Chroniques

par marc develey

Simon Rattle dirige l’Orchestra of the Age of Enlightenment
Pierre-Laurent Aimard joue le Concerto pour la main gauche

Théâtre des Champs-Élysées, Paris
- 4 juin 2012
Simon Rattle dirige l’Orchestra of the Age of Enlightenment
© mat hennek

Le programme de ce soir s’ouvre sur la Suite de Pelléas et Mélisande Op.80 que Gabriel Fauré tira en 1900 d’une musique de scène pour la pièce éponyme jouée à Londres en 1898, qu’il avait antérieurement composée et fait orchestrer par Charles Kœchlin, alors son élève. Évocateur de Mélisande, le Prélude déplie un amble charnu, dans le son très tiré des cordes.

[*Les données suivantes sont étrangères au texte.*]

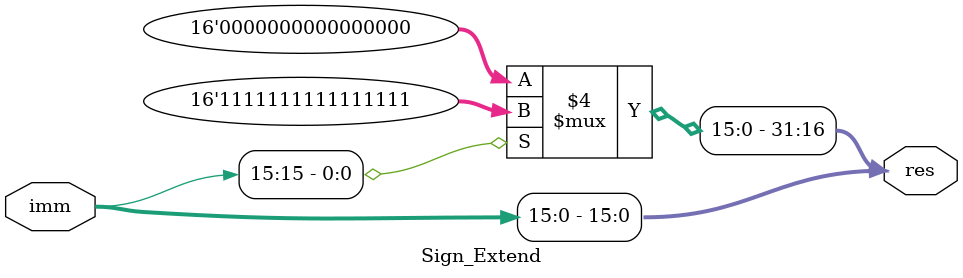
<source format=v>
`timescale 1ns / 1ps

module Sign_Extend(
    input [15:0] imm,
    output reg [31:0] res
);
always @(imm)
begin
    if(imm[15] == 1'b0) res[31:16] = 16'h0000;
    else res[31:16] = 16'hFFFF;
    
    res[15:0] <= imm;
end
endmodule

</source>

Quelques imprécisions aux vents en troublent d’accents rudes l’indéniable tendresse, perfection atteinte dans le délicieux diminuendo final. Une Fileuse indolente sur les violons liquides grimace souvent sous les aigreurs du hautbois, tandis que, plus résolue, la Sicilienne est portée à belle élégance par les flûtes dans le balancement, certes parfois répétitif, des cordes. Dolente, La Mort de Mélisande clôt le cycle ; si les cuivres s’y montrent localement âpres, la réserve de son ménagée par Simon Rattle – qui saura, le concert durant, modeler la dynamique à la mesure de l’orchestre – fait de cette marche funèbre un moment tout à fait poignant.

Le Concerto en ré mineur pour la main gauche de Maurice Ravel s’installe d’emblée dans un son fort rond, presque straussien. Le tempérament post-romantisant de l’orchestre célèbre en l’Andante un dialogue avec la grande diction plus détourée de Pierre-Laurent Aimard au piano. Les graves sont résolues et les dialogues de la main gauche avec elle-même électrisent. Le hautbois, lui, hésite entre mystère et présure. Plus joueur, l’Allegro déplie ses rythmes « jazzés » à la limite de ce que l’orchestre semble pouvoir suivre, mais le lyrisme clair du Finale referme l’œuvre dans une grande énergie et emporte la conviction.

Des pas sur la neige, sixième des Préludes (Livre I) de Claude Debussy, est offert en bis par le pianiste – triste et lent climat de gondole lisztienne, mais sans brume ni énigme, posée, magistrale, sur les accents de l’ostinato comme sur la désolation d’une lumière trop blanche.

La seconde partie, consacrée toute à Debussy, s’ouvre sur le Prélude à l’après-midi d’un faune. L’Orchestra of the Age of Enlightenment y trouve la possibilité de déployer un nuancier plus riche, depuis l’annonce très droite, sans aucun vibrato, de la flûte solo, jusqu’au vibré langoureux des cordes. Ce faune est d’abord un Puck alangui, trouvant rapidement plus de corps sous l’entrée des clarinettes. Le hautbois est égal à lui-même. Brutalité centrale du désir et apaisement final dans la rémanence des flûtes et pizzicati réjouissent.

Quintes délicieuses de fraîcheur, enfin, en ouverture des Trois esquisses symphoniques qui composent La mer. De l’aube à midi sur la mer offre un paysage mouvant d’une étonnante fluidité, depuis les huiles initiales jusqu’au final quasi cinématographique accédant crescendo à un fortissimo somptueux. Les Jeux de vagues font danser les embruns dans le modelé des eaux chaotiques et heureuses, pour s’en aller, pacifiés, au silence dans un délice de harpes. Plus rageur et inquiétant, le Dialogue du vent et de la mer dépeint une houle asthmatique et paradoxalement vigoureuse, traversé de déferlantes dans une belle diversité de climats, qu’arrête enfin la très rageuse et nette explosante finale.

Après cette belle page, l’orchestre et le chef prennent congé par une transcription pour orchestre de la première Gymnopédie d’Erik Satie (renumérotée 3 par Debussy), sans éclat particulier mais non sans charme.